From: Rick Jelliffe <ricko@allette.com.au>
Date: Thu, 10 Apr 1997 20:46:42 +1000
To: W3C SGML Working Group <w3c-sgml-wg@w3.org>
Message-ID: <334CC512.3E60@allette.com.au>

Michael Sperberg-McQueen wrote:
> 
> On Thu, 3 Apr 1997 08:25:59 -0500 Martin Bryan said:

> >For 4.3.3 shouldn't a statement be added that EncodingPI must be encoded
> >in UTF-8 0r be proceeded by #xFEFF if encoded in UCS-2? (Allowing it to
> >be encoded in any other way would give interoperability problems.)
>...
> The EncodingPI itself is *not* required to be encoded in UTF-8; that
> suggestion was made last fall, and failed to generate consensus.
> The EncodingPI is written in the same encoding as the rest of the file,
> because one of the main advantages of in-file headers of this sort
> is that they can be maintained directly by users, without reliance on
> anything more elaborate than an editor that understands the encoding
> in use in the file.  

It might be a good idea to put in the spec that the PI should only
contain characters that have ISO 10646 encodings of < 128 
(i.e. the ISO 646 characters, ASCII, as used in MIME headers and
SGML minimum literals).  I would ask the editorial board to consider it.

The PI rationale has been discussed before: if you require a 
particular encoding for the PI, you are creating a non-text header.
You need special applications. Gavin's .MIM format would be far 
superior than the Encoding PI for this.  (I hope that people 
writing storage/entity managers and file systems look at the 
.MIM format.)

The Encoding PI, if limited to ISO 646 repertoire, is editable in
a local vanilla text editor, as Michael has said. And (because all(?) 
national/WWW character sets have the ISO 646 characters in their ISO 646 
code positions) its Encoding PI could even be made out using a text 
editor with a different character set (or at worst by any utility that
can 
do an ASCII dump of a file, e.g. UNIX od utility, or XTREE).
The ASCII characters would typically either be consecutive bytes 
(e.g. ISO 8859-n, shift-JIS, EUC, UCS-8) or preceded by null bytes
(e.g. Unicode, EUC-fixed): the (dreaded) autodetection is trivial.

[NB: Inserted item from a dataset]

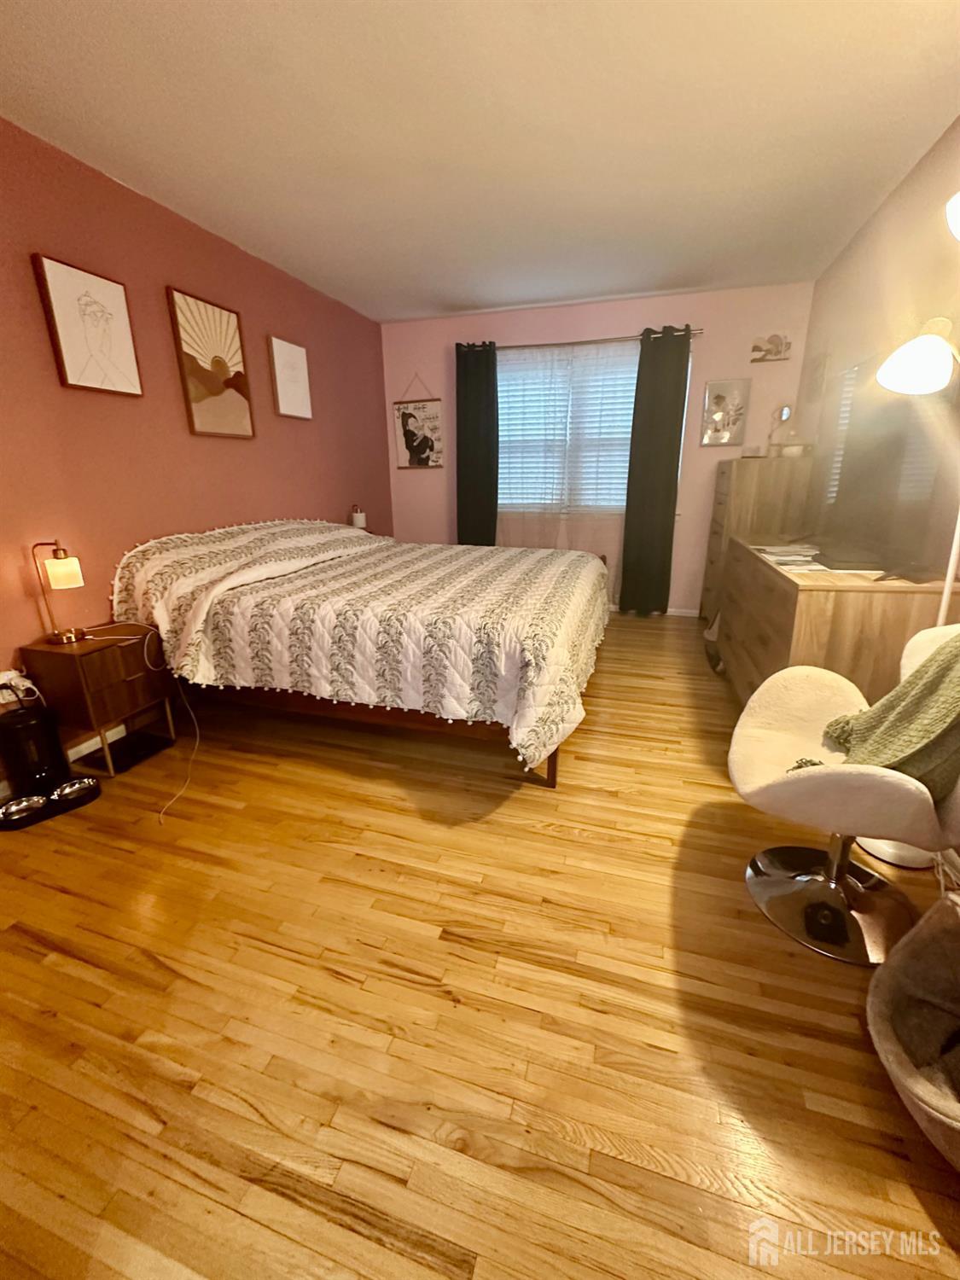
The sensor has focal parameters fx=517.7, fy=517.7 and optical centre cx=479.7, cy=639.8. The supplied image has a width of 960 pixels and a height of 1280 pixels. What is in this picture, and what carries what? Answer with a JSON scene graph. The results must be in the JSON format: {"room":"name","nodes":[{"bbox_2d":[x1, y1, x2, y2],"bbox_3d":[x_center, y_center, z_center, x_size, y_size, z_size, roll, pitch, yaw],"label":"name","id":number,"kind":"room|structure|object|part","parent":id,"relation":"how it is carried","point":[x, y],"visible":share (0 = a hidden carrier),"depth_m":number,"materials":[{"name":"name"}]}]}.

All applications that generate XML files should generate the Encoding
PI, especially if the character set is not ISO 646, ISO 8859-1 or 
ISO 10646 BMP, or if in a nation with multiple character sets 
(e.g. Japan, China).  All XML applications that process XML files should 
strip the Encoding PI on import, and regenerate it appropriately on
export. 

If an XML file with one encoding or character set is edited by an 
editor with a different encoding or character set, (e.g. an ISO 8859-1
character set file is edited by an ISO 8859-2 editor) the encoding PI 
should be stripped (that is, the encoding attribute) unless the 
application has transcoded on import. In other words, 
every effort should be made to make sure that the Encoding PI is
accurate: 
no PI is better than a wrong one, IMHO. 

-Rick Jelliffe

Received on Thursday, 10 April 1997 06:41:20 UTC